Lagos — In the US, the pandemic is pulling down peak loads and the on-peak and off-peak hourly prices in many regional markets. Going ahead, US utilities’ cost of capital is likely to increase due to the increased volatility and cost-recovery risks, says GlobalData, a leading data and analytics company.
Somik Das, Senior Power Analyst at GlobalData, comments: “According to Energy Information Administration (EIA) predictions, electricity consumption in the commercial sector is expected to fall by 4.7%, the industrial sector by 4.2%, and the residential sector by 0.8% in 2020. Electricity demand in the US will decline by around 3% in 2020 due to the COVID-19 pandemic. Some merchant generators, which are directly exposed to market prices and reduced demand, are therefore likely to face financial challenges.
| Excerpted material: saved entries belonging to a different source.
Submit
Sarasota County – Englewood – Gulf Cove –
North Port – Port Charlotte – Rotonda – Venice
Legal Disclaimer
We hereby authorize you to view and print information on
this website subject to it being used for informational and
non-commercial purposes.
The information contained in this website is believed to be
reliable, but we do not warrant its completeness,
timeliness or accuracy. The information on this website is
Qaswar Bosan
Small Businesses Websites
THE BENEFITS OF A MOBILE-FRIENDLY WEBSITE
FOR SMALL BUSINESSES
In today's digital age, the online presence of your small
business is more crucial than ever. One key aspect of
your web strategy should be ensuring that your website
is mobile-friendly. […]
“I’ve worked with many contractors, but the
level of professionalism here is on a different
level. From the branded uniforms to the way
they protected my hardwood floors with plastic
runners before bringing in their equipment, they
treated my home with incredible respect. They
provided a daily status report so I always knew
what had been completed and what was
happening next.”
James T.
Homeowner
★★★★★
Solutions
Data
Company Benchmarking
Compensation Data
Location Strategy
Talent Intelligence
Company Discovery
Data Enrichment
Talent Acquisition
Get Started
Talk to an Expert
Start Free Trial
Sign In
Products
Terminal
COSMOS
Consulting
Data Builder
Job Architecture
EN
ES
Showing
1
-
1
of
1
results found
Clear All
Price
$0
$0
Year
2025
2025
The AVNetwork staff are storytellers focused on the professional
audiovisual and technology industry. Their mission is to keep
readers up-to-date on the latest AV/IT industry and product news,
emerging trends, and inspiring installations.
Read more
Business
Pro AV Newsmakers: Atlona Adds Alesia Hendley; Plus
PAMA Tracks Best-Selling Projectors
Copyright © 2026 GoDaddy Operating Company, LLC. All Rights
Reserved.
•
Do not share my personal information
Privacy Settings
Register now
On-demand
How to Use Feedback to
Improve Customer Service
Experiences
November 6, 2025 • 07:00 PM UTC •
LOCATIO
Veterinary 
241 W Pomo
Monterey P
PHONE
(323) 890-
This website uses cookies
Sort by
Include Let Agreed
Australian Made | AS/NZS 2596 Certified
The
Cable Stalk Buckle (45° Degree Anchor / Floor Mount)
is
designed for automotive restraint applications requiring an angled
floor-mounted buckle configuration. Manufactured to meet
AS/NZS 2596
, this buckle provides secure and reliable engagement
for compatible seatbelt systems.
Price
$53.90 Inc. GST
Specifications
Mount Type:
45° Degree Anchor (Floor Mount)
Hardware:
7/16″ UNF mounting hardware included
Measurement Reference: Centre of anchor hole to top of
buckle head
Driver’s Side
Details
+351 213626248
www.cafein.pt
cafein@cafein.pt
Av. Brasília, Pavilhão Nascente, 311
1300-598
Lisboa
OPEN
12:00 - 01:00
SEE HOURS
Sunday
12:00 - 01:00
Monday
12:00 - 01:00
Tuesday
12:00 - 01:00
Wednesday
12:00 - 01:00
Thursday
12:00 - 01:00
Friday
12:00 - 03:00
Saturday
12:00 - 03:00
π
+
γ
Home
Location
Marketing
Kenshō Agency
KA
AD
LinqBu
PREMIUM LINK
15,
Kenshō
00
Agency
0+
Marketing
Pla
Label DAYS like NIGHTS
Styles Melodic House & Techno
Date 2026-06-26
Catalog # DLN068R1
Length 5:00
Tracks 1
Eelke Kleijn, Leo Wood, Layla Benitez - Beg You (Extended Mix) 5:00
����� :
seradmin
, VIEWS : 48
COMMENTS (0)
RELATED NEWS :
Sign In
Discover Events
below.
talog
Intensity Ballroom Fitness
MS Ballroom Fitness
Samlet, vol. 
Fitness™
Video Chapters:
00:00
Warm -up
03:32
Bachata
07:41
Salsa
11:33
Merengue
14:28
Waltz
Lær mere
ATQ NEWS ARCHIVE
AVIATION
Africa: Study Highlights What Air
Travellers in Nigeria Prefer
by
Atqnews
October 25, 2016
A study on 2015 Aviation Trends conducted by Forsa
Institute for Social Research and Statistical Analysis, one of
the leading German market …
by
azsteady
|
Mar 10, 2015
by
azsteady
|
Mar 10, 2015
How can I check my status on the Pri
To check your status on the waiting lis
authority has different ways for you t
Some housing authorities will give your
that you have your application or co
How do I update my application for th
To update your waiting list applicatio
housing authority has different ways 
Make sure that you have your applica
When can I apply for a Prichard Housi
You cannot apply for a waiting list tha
“One can expect a recovery in electricity demand in the second half of the year in the US due to the opening of businesses in various states in a phased manner.”
California grid operator CAISO witnessed a constant decline in electricity demand, starting from the first week of March 2020. Meanwhile, the New York Independent System Operator (NYISO) has seen declining demand across different parts of the state, with drops proportional to the commercial share of the load in each zone. Furthermore, the Electricity Reliability Council of Texas (ERCOT) reported a decline of 4-5% of energy use and 6-10 of the load when compared with original forecasts in the week of April 5, 2020.
Das continues: “Compared to the average of the past four years, there has almost been an 11% load reduction in the last week of March 2020 across many of the Independent System Operators (ISOs) in the US (except for ERCOT), according to EIA figures. Low demand for electricity due to COVID-19 is leading to an oversupply of electricity which in turn led to grid curtailment of renewables. CAISO curtailed 179 GWh of renewable power in March 2020; 46% higher than March 2019.”